Checking the version shows the VM was created using the new updated image.

[frank@corp-rh-g8tgsm8w2n4igh ~]$ cat /etc/redhat-release 

Red Hat Enterprise Linux release 9.0 (Plow)


[frank@corp-rh-g8tgsm8w2n4igh ~]$ cat /etc/corporate-release

Corporate RHEL Server Image version 9.0-2022195.1144

When we processed the template, we told it to increase the disk size to 20GiB. Checking the disk and partition size shows the disk is now 20 GiB. But it also shows that the last partition on the disk and its filesystem were both expanded to cosume the extra disk space. Isn't that a really nice feature.

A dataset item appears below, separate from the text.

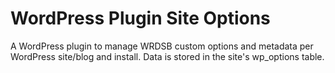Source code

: # WordPress Plugin Site Options
A WordPress plugin to manage WRDSB custom options and metadata per WordPress site/blog and install. Data is stored in the site's wp_options table.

# The disk disk is 20 GiB as we requested
[frank@corp-rh-g8tgsm8w2n4igh ~]$ sudo fdisk -l | grep '^Disk /'

Disk /dev/vda: 1 MiB, 1048576 bytes, 2048 sectors
Disk /dev/vdb: 20 GiB, 21474836480 bytes, 41943040 sectors


# The last partition on the disk was automatically resized to consume the entire 20 GiB
[root@corp-rh-g8tgsm8w2n4igh ~]# df -h | grep '/$'

/dev/vdb4 20G 1.4G 18G 8% /

Now let's login as the user holly and see if we can see the file created earlier.

$ ssh holly@console-openshift-console.apps.pearl.example.org -p 32479
(holly@console-openshift-console.apps.pearl.example.org) Password:

The following shows the file exists and has the correct information. We know that the NFS mounted home directories are working.

[holly@corp-rh-g8tgsm8w2n4igh ~]$ ls

hollys.file


[holly@corp-rh-g8tgsm8w2n4igh ~]$ cat hollys.file

Thu Jul 14 11:23:09 EDT 2022

Final Thoughts

Now anytime a new image is created it will automatically update after it's pushed to the registry. With a little more work, we should be able to automate the entire process. But that's for another day.

I hope you have enjoyed reading this blog as much as I have enjoyed writing it. Hopefully you learned something from reading it. I know I have learned something from writing it.